THIS STORY, DROPPED into my ears whenever Arthur could gain access to them, took some time to unfold, and so much longer to impress itself that I am vague now about dates and the sequence of events. I reached No.6, as I have said, in 1925, my father died in the autumn of 1929, it was not until at least half-way through that period that I was introduced to the portrait of the Count de Gallatin. How much of the scandalous information about him I received before my father died I don't recall, nor does it matter; had I had it all, as maybe I did, it would have made no difference to my thought and behavior. The story was odd, it was amusing, it had, so far as my father was concerned, absolutely no reality.
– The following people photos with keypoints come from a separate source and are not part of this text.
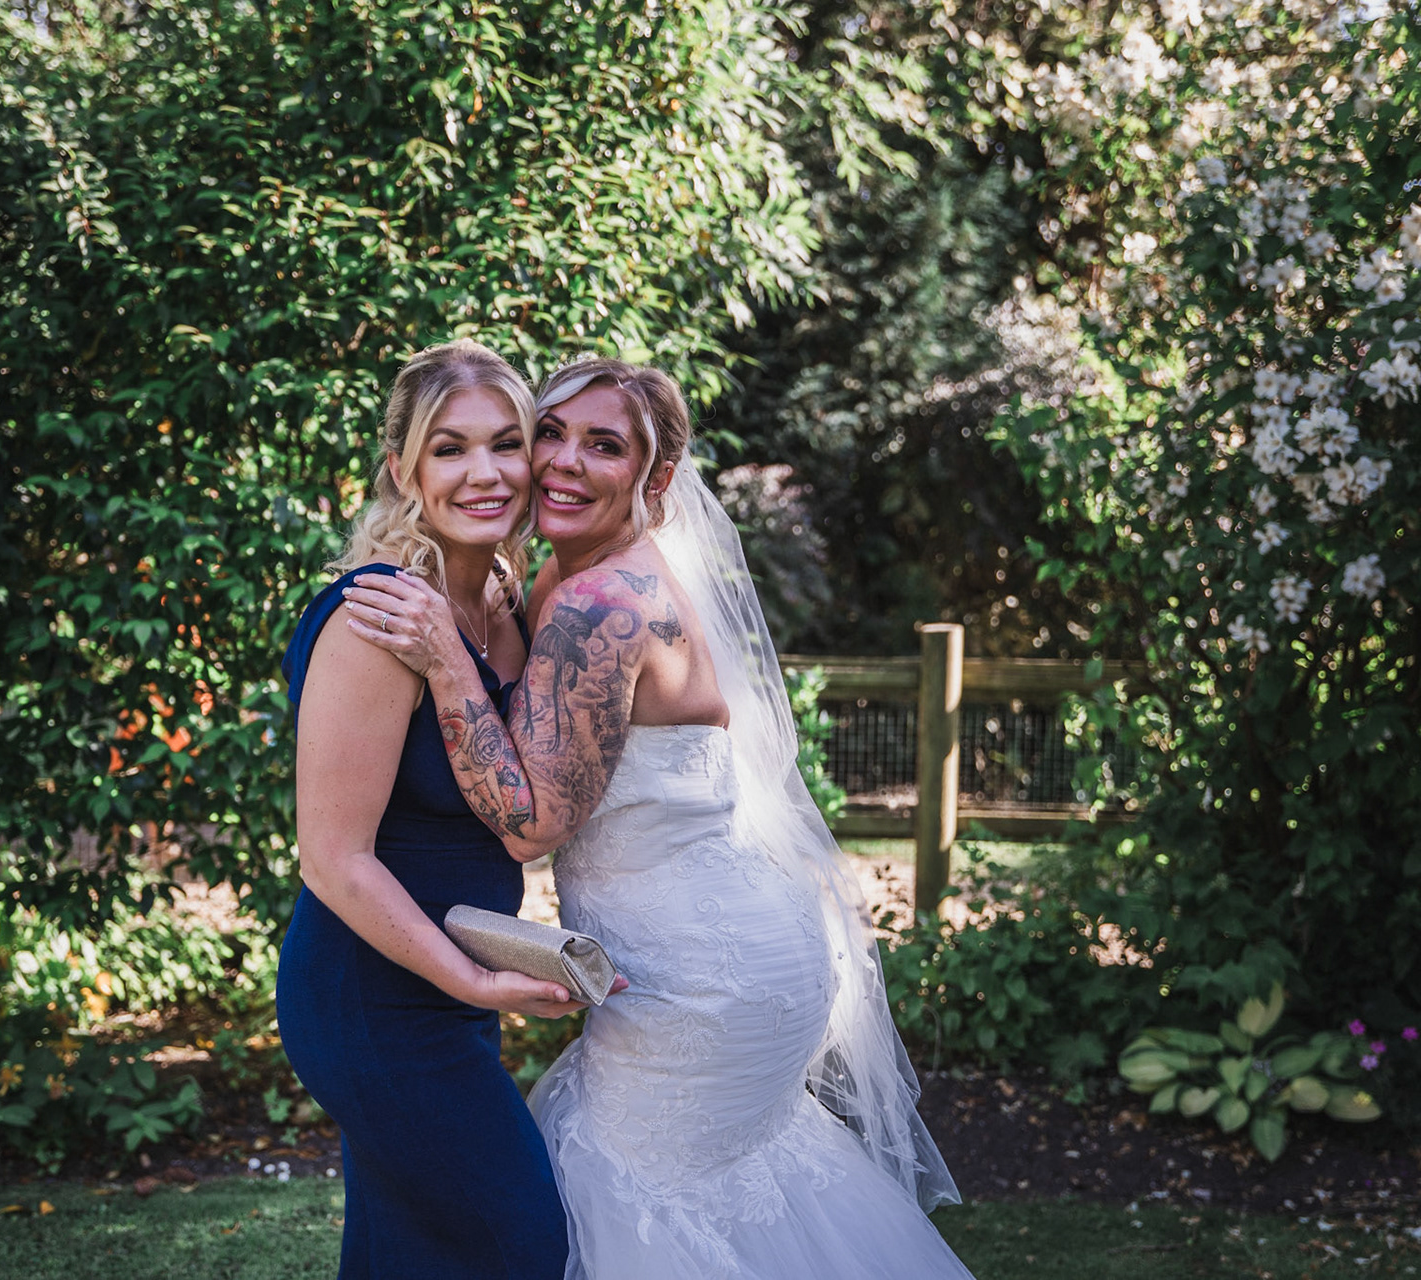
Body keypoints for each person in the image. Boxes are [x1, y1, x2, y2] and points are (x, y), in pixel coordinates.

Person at [344, 358, 976, 1278]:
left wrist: (445, 658)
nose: (563, 461)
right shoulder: (582, 575)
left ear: (657, 478)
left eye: (604, 445)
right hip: (738, 946)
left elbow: (529, 826)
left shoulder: (599, 603)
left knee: (629, 1193)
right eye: (549, 433)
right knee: (732, 1195)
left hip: (699, 974)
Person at [275, 339, 583, 1279]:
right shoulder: (379, 619)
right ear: (403, 470)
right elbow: (331, 858)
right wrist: (473, 983)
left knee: (406, 1255)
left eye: (506, 443)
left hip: (448, 984)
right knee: (521, 1243)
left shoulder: (503, 601)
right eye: (450, 449)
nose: (484, 473)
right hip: (372, 997)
It must be understood that he was at this time the father-figure I have described in my Chapters 8-10. The story of his double life was not yet disclosed, nor the story of his dealings with my mother, which came later; he was simply my old familiar dad, with his large top-heavy figure, his Elder Statesman look, his Edward VII hat, umbrella, and eternal cigar, his paunch, his mustache, his swivel eye, his jumps and his unsteady gait, his dull commuting, respectable life, his important business, his dreary office pals, and their eternal yarning about chaps putting their hands up girls' frocks (never into boys' flies)—it was difficult enough as I have said, to think of him in any amorous situation at all; to imagine him in the arms of another man was not possible. It must be added that, besides my ignorance of his history, I had not yet seen the photos of him as a young man which illustrate this book; they came into my hands years later from Uncle Denton and Stockley; the only early photo of him in the family album that I recollect was the New Brighton group on the lion-skin rug, an innocent looking affair, if only because there was safety in numbers.
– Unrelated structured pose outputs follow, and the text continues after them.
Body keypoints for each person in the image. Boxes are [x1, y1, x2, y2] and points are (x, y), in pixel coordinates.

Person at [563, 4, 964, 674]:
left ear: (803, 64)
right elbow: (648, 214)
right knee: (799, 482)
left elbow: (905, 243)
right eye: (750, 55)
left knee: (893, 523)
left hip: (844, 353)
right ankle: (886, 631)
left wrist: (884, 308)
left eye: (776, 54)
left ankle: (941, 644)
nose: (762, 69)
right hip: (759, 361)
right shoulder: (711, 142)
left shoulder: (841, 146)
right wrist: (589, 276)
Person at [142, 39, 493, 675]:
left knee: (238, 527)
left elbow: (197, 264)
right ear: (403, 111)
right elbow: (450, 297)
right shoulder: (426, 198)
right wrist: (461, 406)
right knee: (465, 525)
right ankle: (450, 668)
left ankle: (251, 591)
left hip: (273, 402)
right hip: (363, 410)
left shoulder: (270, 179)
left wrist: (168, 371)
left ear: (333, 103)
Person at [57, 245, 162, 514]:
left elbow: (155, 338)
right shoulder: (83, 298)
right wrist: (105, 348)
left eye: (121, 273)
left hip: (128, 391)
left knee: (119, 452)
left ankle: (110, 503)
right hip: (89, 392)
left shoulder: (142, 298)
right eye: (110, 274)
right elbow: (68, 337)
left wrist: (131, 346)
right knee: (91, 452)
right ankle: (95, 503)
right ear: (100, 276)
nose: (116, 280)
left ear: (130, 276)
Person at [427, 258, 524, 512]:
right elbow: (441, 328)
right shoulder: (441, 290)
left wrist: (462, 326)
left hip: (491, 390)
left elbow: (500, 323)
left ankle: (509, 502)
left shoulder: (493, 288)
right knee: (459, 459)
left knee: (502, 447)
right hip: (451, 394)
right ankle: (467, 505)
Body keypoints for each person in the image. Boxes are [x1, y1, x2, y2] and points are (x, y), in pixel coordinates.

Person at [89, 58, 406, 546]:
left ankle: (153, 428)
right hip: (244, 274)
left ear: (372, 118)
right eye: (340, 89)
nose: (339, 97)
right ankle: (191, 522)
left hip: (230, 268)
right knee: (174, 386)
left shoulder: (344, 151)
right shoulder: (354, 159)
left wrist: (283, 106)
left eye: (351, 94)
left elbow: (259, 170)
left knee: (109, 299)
Yes, Arthur Needham's prattlings were certainly odd; it was intriguing to know that my father had once had a close friend who had ended up—to use his own word—a bugger, and my friends and I joked about it together: “Do you suppose they went beddy-bye?”; but to give it serious consideration was another matter. An innocent explanation, after all, lay close at hand in my own young experience; the Count, like myself, may have started his emotional life (continuing it longer than I) by falling for young men whom he was unable to touch but worshipped from afar; his active and predatory homosexuality could have begun later. Indeed, so little thought, let alone suspicion, did I give to the relationship that I am vague now as to what I said to my father about the strange coincidence of my happening upon the Count's tracks. It would not have been easy to say much in any case to this old man with whom I had never had an intimate conversation and who never appeared to invite one, nor for that matter had I much to say, knowing little more about the Count than that he had started as a friend of my father's and ended as a friend of Arthur Needham's; to make insinuations about the latter association would have been out of the question, as also to appear suddenly and unprecedentedly interested in my father's past life. My recollection is that I mentioned, merely as an oddity, that my present landlord had known the Count de Gallatin who had lived and died round the corner from us in St. Peter's Square in 1915, and that no particular interest was evinced in this item of news. I remember asking what the Count had been like, and my father, picking his nose, replied, “A funny chap, a decent sort of fellow, most unfortunately jealous.” I believe I had the New Brighton photo with me—I had taken it to show to Arthur Needham—and asked what had happened to the fourth member of the group, Dudley Sykes. “He married and died,” said my father briefly, returning to his newspaper.